'I know not, lad, I know not,' he said. 'He speaks fair enough, but I doubt there is too much wind under his cap for us to count too much on his steadfastness. Still, better a popinjay at Court than no friend at all. Things look black indeed if all he says be true. God knows what counsel is being breathed in the Queen's ears, but 'tis certain her right hand is held out to Spain. Since peace was made with France, I thought there would be leisure for England to complete the good work within herself; but now this dallying with Spain and the woman of Scotland of which I hear may mar all, and we perhaps shall have to fight the fight again. Heaven send these piracies—of which Mr. Drake writes to us, and of which Lord Robert speaks—may by God's help prosper, till they make a breach between His people and the spawn of antichrist, such as no Queen or King or embassy can heal.'

It surprised me to hear so godly a man as Mr. Cartwright speak of Heaven prospering piracy, but I was wont to believe all he said was right, and held my peace. He went on then to tell me how earnest her Majesty was that Lord Robert should marry the Queen of Scots, and how well she had received the new Spanish ambassador at Richmond, and many other evil signs.

'But surely, sir,' said I, 'in this she deserves the praise of our party, seeing that if the Queen of Scots had so godly a husband as our High Steward, all practices against the cause in Scotland would end, and a true succession be assured.'

'Speak not of it, lad,' Mr. Cartwright replied. 'It is but cozening of the Lord to dally thus with antichrist. England must have no part with the accursed thing. Rome and Reformation, there are these two, and no other; and we must choose between them. Pray, lad, and watch and toil by night and day, by thought and deed, that the choice may be the right. Above all, pray, as I have ever bid you, that we may see the Queen speedily matched to some godly Protestant lord, so that, being blessed with issue, she may keep the succession clear from all fear of Romish taint. Wrestle, lad, with the Lord for that. It is the only hope and safeguard of Reformation in England.'

He uttered no more than we all thought then from the wisest and most wide-seeing to the most ignorant and bigoted. He, I think, saw it more plainly than many, and during the rest of the Queen's visit we spoke of little but these things, till I fully shared his thought that the tide of Rome, which, had begun to flow again, and had already covered so many fair Protestant provinces, was setting hard towards England; and each morn and night my prayers went up with those of all our party, and many a one beside, that the Queen might soon be wed.

So moved was I by all this talk that I could take but little note of the disputations, plays, and pageants with which my university entertained the Queen, the more so as Mr. Cartwright took no more part in them. Still, I saw her every day, and dreamed of her every night, feeling I loved her more and more for the dangers that surrounded her, and that I would spare not even my life to ward her from her enemies.

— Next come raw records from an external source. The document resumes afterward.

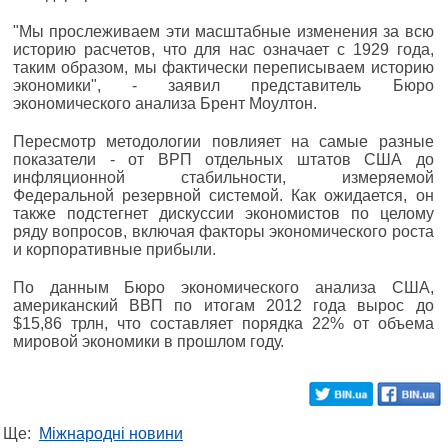
"Мы прослеживаем эти масштабные изменения за всю
историю расчетов, что для нас означает с 1929 года,
таким образом, мы фактически переписываем историю
экономики", - заявил представитель Бюро
экономического анализа Брент Моултон.
Пересмотр методологии повлияет на самые разные
показатели - от ВРП отдельных штатов США до
инфляционной стабильности, измеряемой
Федеральной резервной системой. Как ожидается, он
также подстегнет дискуссии экономистов по целому
ряду вопросов, включая факторы экономического роста
и корпоративные прибыли.
По данным Бюро экономического анализа США,
американский ВВП по итогам 2012 года вырос до
$15,86 трлн, что составляет порядка 22% от объема
мировой экономики в прошлом году.
Ще:
Міжнародні новини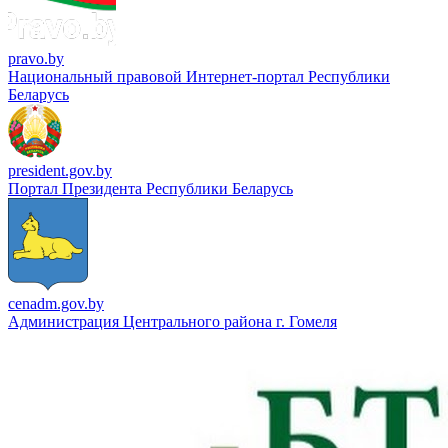
pravo.by
Национальный правовой Интернет-портал Республики
Беларусь
president.gov.by
Портал Президента Республики Беларусь
cenadm.gov.by
Администрация Центрального района г. Гомеля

On the 10th of August, after a morning shower of degrees upon all the Court, the Queen left Cambridge, and I not long afterwards, being troubled with an ague, went home to Longdene.

CHAPTER VI

'Hail! man of learning,' cried Harry to me, as the day after my coming home I rode up to Ashtead. He was standing at the gate about to mount his horse as though for a journey. He had grown a man since I saw him, and looked handsomer and happier than I had ever seen him.